The flight has a new skipper, Fit. Lt. Steen. He joined us originally from the same formation in which I received my first instruction in flying a Stuka. He gets accustomed to my sticking close behind him like a shadow on a sortie and keeping only a few yards distance even when diving. His marksmanship is excellent—if he misses the bridge it is a certainty I hit it. The flight aircraft following us can then drop their bombs on the A.A. guns and other targets. He is delighted when the squadron at once give him their opinion of his pet lambs, among which I am included. He makes no bones about it when one day they ask him: “Is Rudel O.K. yet?” When he replies: “He is the best man I have in the flight” there are no more questions. He recognizes my keenness, but on the other hand he gives me only a short lease of life because I am “crazy.” The term is used half in jest; it is the appreciation of one airman by another. He knows that I generally dive to too low a level in order to make sure of hitting the target and not to waste ammunition.

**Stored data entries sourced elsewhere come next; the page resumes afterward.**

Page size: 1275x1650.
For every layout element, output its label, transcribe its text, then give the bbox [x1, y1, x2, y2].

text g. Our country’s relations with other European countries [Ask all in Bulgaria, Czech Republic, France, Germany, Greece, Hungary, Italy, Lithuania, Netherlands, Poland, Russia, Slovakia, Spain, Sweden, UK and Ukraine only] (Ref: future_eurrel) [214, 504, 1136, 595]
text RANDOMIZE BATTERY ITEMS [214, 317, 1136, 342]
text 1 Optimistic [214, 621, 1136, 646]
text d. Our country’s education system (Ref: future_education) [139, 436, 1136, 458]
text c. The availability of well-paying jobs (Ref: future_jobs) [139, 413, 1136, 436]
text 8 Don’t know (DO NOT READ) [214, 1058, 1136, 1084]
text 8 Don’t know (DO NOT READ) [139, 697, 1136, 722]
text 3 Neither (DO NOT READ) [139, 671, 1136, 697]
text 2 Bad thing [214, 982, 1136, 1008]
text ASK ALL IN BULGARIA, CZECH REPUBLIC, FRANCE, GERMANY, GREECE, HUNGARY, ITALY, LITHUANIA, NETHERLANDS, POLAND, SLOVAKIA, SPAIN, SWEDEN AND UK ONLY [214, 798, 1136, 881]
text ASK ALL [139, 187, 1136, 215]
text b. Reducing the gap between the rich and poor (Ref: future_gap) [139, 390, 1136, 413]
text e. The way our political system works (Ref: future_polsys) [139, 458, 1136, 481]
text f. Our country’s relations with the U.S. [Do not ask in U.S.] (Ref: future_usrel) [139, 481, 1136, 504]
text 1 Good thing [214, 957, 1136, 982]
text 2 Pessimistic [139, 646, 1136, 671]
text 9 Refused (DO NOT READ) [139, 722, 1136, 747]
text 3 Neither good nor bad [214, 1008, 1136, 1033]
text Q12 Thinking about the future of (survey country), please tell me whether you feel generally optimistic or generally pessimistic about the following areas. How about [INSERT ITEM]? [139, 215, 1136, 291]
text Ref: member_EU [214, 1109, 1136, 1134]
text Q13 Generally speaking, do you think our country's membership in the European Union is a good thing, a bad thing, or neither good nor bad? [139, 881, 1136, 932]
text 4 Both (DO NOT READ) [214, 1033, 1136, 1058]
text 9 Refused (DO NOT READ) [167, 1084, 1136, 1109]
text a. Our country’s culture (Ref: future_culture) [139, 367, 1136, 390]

“That is bound to land you in trouble in the long run,” is his opinion. By and large he may be right, if it were not that at this, time I am having a run of luck. But one gains experience with every fresh sortie. I owe a lot to Steen and count myself fortunate to be flying with him.

In these first few weeks, however, it looks very much as if he is likely to be proved right in his predictions.

In low level attacks on a road along which the Russians are advancing, damage by enemy flak compels one of our aircraft to make a forced landing. Our comrade’s aircraft comes down in a little clearing surrounded on three sides by scrub and Russians. The crew take cover behind their machine. I can see the Russian M.G. bursts spattering up the sand. Unless my colleagues are picked up they are lost. But the Reds are right among them. What the heck! I must bring it off. I lower my landing flaps and already I am gliding down to land. I can spot the Ivans’ light grey uniforms among the bushes.
Whang!
A burst of M.G. fire hits my engine. There seems no sense in landing with a crippled aircraft; if I do we shall not be able to take off again. My comrades are done for. Their waving hands are the last I see of them. The engine conks like mad, but picks up and is running just sufficiently for me to pull out on the other side over a copse. The oil has plastered the window of my cockpit and I expect a piston seizure at any moment. If that happens my engine will stop for good. The Reds are below me; they throw themselves on the ground in front of my kite while some of them shoot at it. The flight has climbed to nearly a thousand feet and is out of range of the tornado of small arms fire. My engine just holds out till I reach our front line; there I land. Then I hurry back to base in an army lorry. Here Officer Cadet Bauer has just arrived. I know him from my time with the reserve flight at Graz. He later distinguishes himself and is to be one of the few of us who survive this campaign. But this day on which he joins us is an unlucky one. I damage the right wing plane of my aircraft because when taxiing in I am blinded by the thick swirl of dust and collide with another aircraft. That means I must change my wing plane, but there is not one on the airfield. They tell me that a damaged aircraft is still standing on our last runway at Ulla, but it still has a sound right wing plane.